◆ **TEXTO PARA ANÁLISE**:
○ ○ ○ ○ ○
Já o restante do mundo passou a viver em estado de caos, o Estado havia tomado as empresas dos desaparecidos capitalistas, porém não conseguiam manter a lucratividade, não conseguiam suprir as necessidades da população, uma nação inteira foi sacrificada em prol de um suposto bem comum. O Brasil, por exemplo, possui inúmeras empresas sob sua administração, e ainda que muitas delas não paguem os impostos criados pelo próprio governo, e pagos pelas demais empresas privadas semelhantes, ainda assim, elas não conseguem lucrar, porém, continuam sendo mantidas pelo Estado. “Quem é John Galt?”.
Não precisamos ir muito longe para encontrarmos os empresários, investidores e cientistas desaparecidos, eles estavam aqui, no Brasil, mas hoje estão em outros países pelo mundo, tentando produzir e se sentirem orgulhosos e recompensados por isso. Eles não querem se sacrificar em nome de todos, em nome de sua nação, como fizeram os comunistas e fascistas, não muito longe de nós. Eles querem prosperidade, abundância, justiça, honestidade e responsabilidade individual.
Esses grandes criadores querem fazer dinheiro, querem trocar seus esforços pelos esforços dos demais. Eles buscam a paixão naquilo que fazem, e, ainda que precisem fazer algo que não amem, fazem bem feito. Não se sentem culpados pelo sucesso, sabem quem são, quais são seus valores, onde estão e onde querem chegar e, jamais, aceitam uma culpa imerecida. Eles não mentem, pois sabem que se tornarão escravos dessa mentira pelo resto de suas vidas.
É esse o indivíduo que busca a sua própria felicidade, não teme por começar algo, e se “só tem em mãos seu orgulho e sua visão, então, tem tudo o que precisa para começar a crescer”. Ele não nega a razão, aquilo que o diferencia dos outros animais, ele a utiliza o tempo todo, com um olhar questionador. “A sua mente é o seu instrumento básico de sobrevivência”, e ele a utiliza para pensar e o seu corpo para agir, nunca procrastinando, sendo responsável por resolver aquilo que precisa ser resolvido.
○ ○ ○ ○ ○
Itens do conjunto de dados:
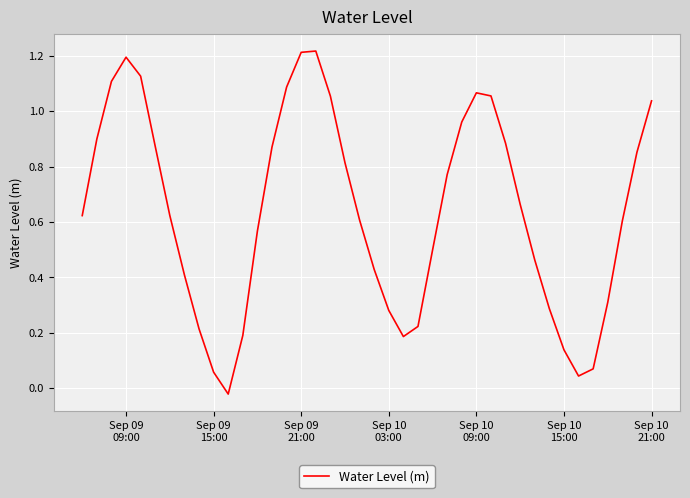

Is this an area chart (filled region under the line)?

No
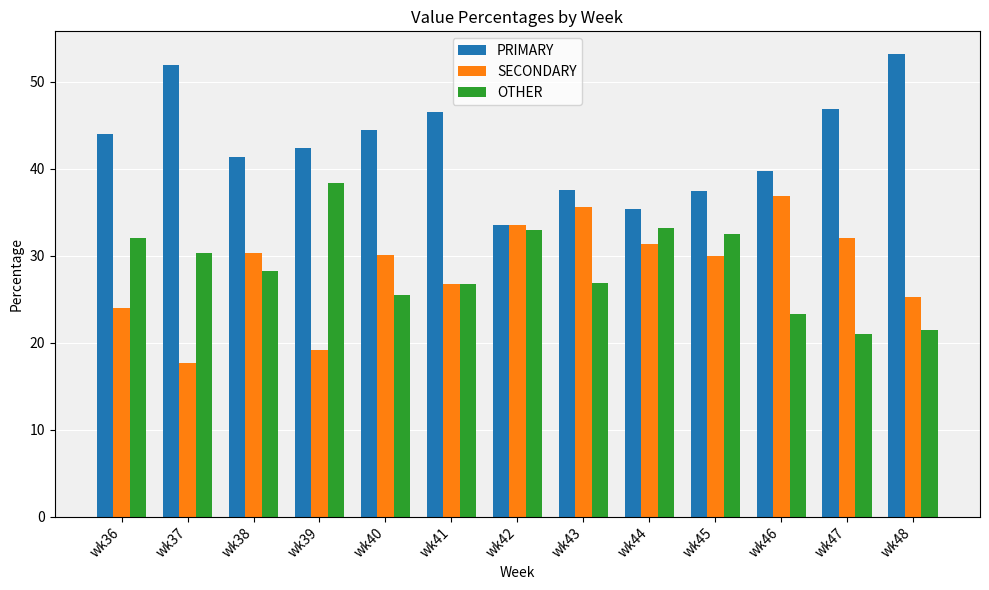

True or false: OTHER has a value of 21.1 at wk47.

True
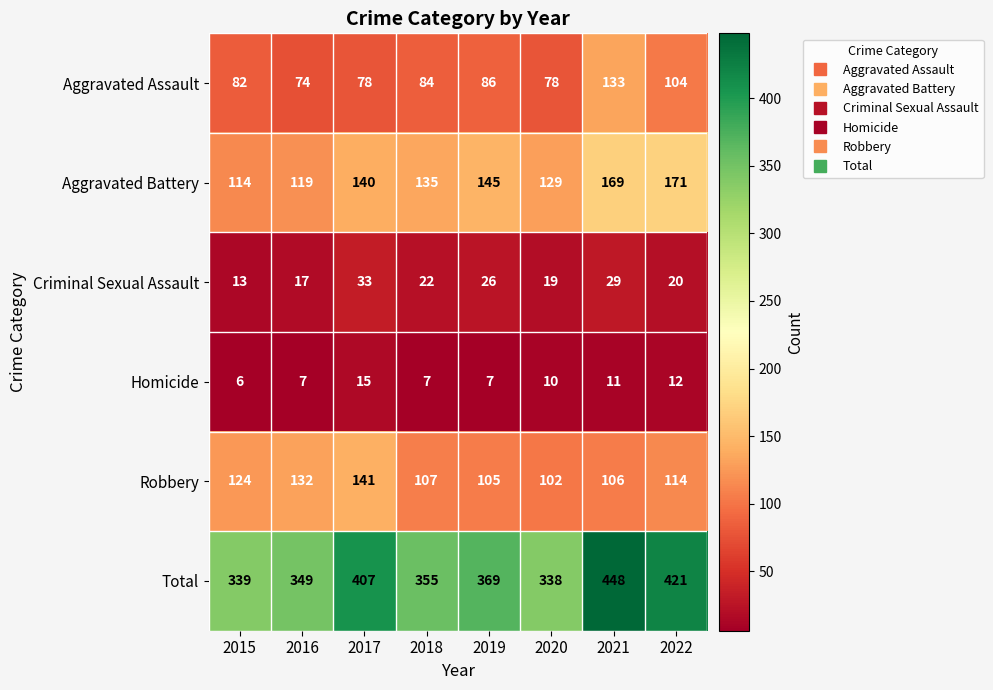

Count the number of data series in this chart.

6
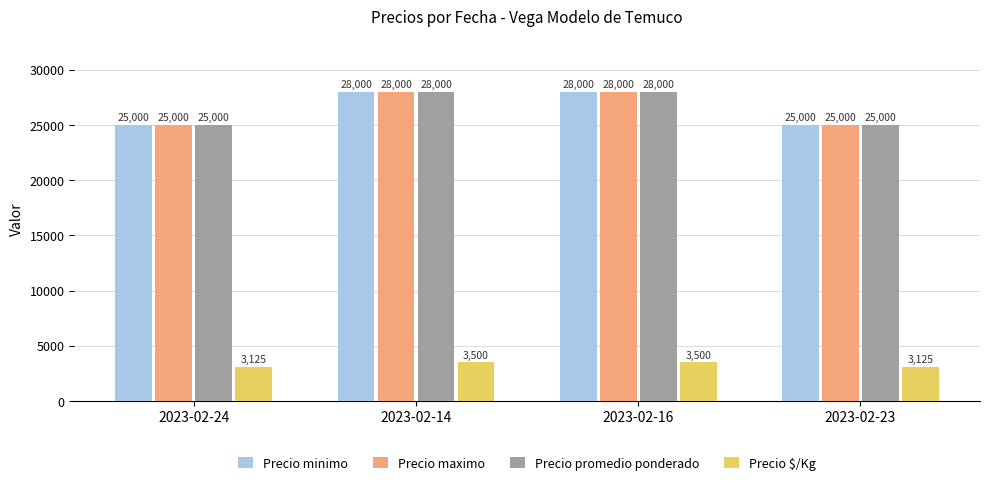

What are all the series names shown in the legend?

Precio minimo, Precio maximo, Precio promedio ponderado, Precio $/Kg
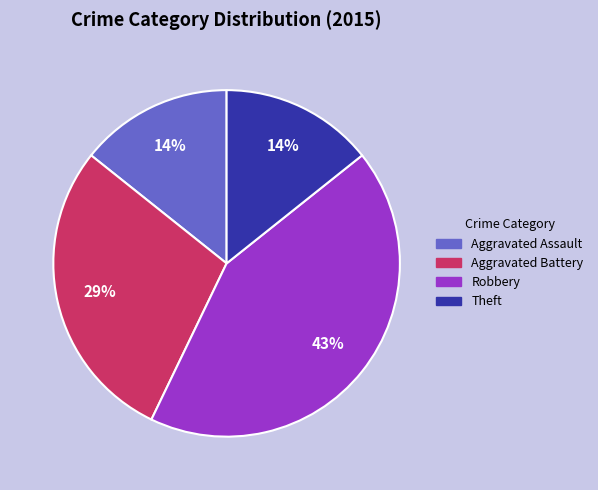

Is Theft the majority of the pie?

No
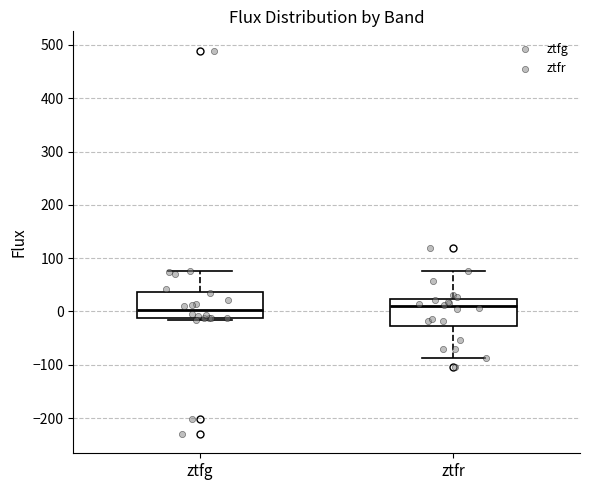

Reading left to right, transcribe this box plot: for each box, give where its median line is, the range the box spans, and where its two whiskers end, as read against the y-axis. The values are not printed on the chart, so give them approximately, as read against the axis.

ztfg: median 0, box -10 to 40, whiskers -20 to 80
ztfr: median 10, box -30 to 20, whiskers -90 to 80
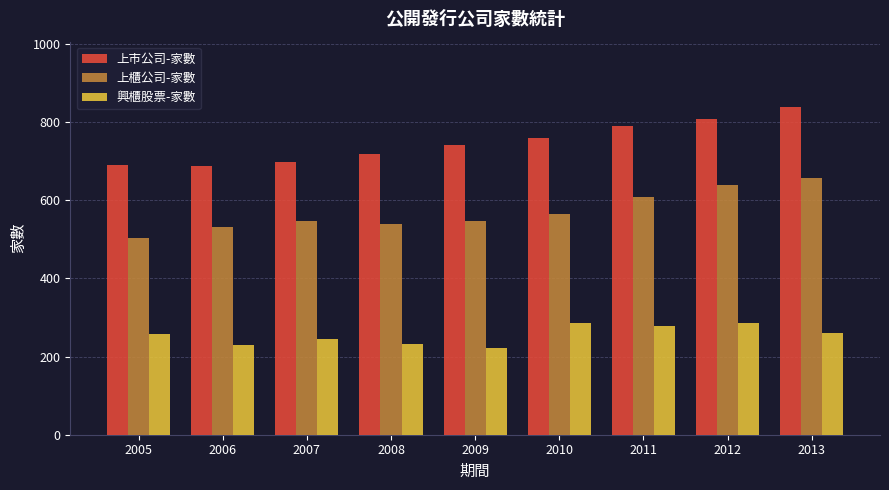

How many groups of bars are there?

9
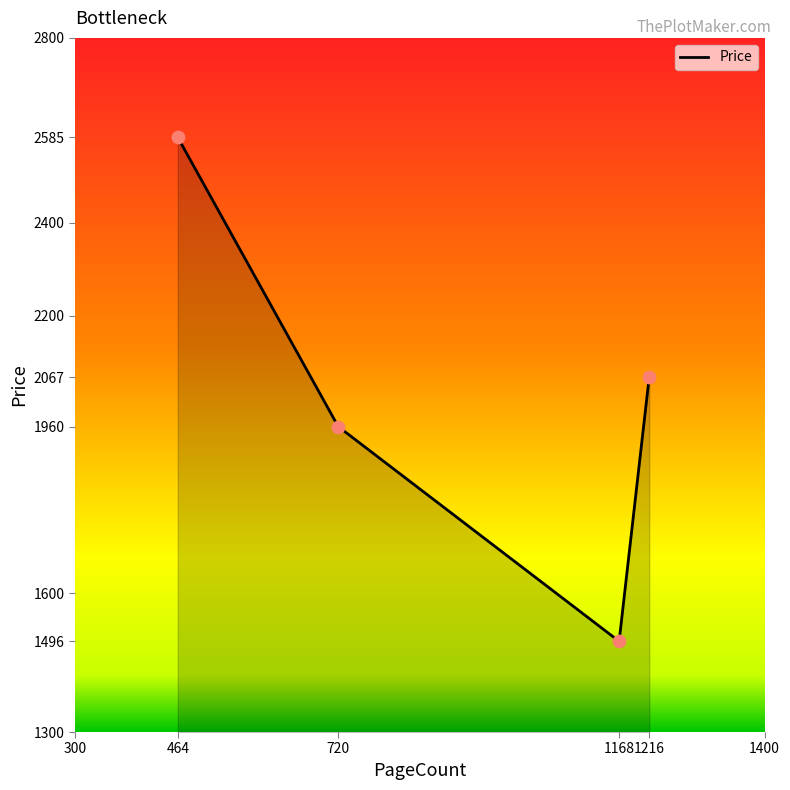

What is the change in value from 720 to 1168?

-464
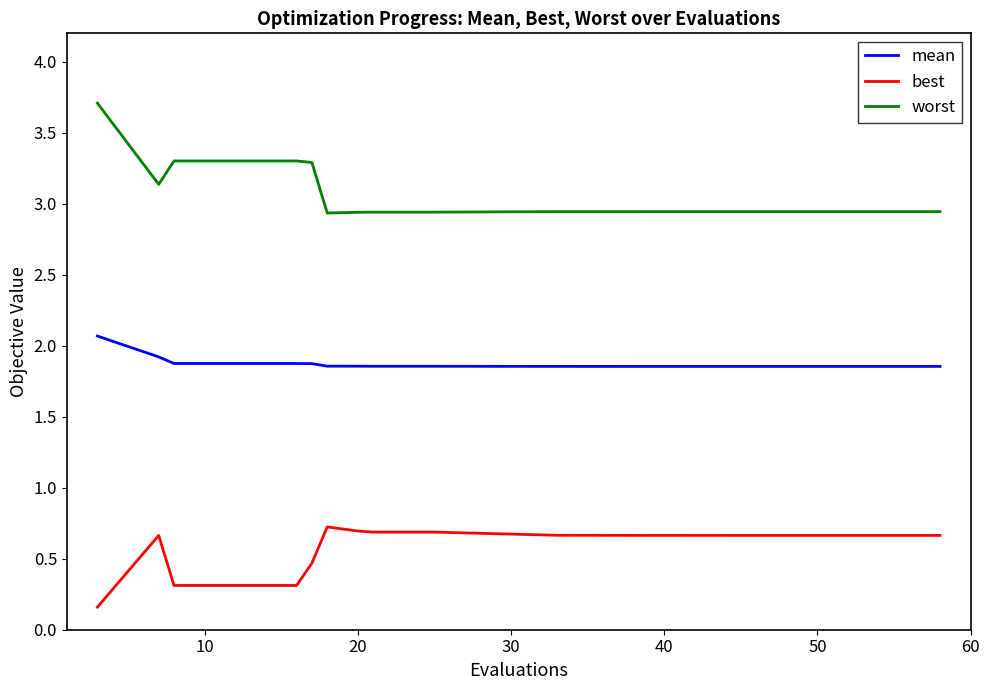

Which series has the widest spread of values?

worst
○ ○ ○ ○ ○
◆ **TAREFA A REALIZAR 1**:
Com base no texto para análise, explique em uma a três frases por que os grandes criadores ali descritos não mentem.
◆ **TAREFA A REALIZAR 2**:
Transforme as linhas de todos os registros em uma lista numerada, omitindo as linhas em branco. Deixe as imagens fora da resposta.

◆ **RESOLUÇÃO DA TAREFA 1**:
Eles não mentem porque sabem que se tornariam escravos dessa mentira pelo resto de suas vidas.

◆ **RESOLUÇÃO DA TAREFA 2**:
1. Is this an area chart (filled region under the line)?
2. No
3. True or false: OTHER has a value of 21.1 at wk47.
4. True
5. Count the number of data series in this chart.
6. 6
7. What are all the series names shown in the legend?
8. Precio minimo, Precio maximo, Precio promedio ponderado, Precio $/Kg
9. Is Theft the majority of the pie?
10. No
11. Reading left to right, transcribe this box plot: for each box, give where its median line is, the range the box spans, and where its two whiskers end, as read against the y-axis. The values are not printed on the chart, so give them approximately, as read against the axis.
12. ztfg: median 0, box -10 to 40, whiskers -20 to 80
13. ztfr: median 10, box -30 to 20, whiskers -90 to 80
14. How many groups of bars are there?
15. 9
16. What is the change in value from 720 to 1168?
17. -464
18. Which series has the widest spread of values?
19. worst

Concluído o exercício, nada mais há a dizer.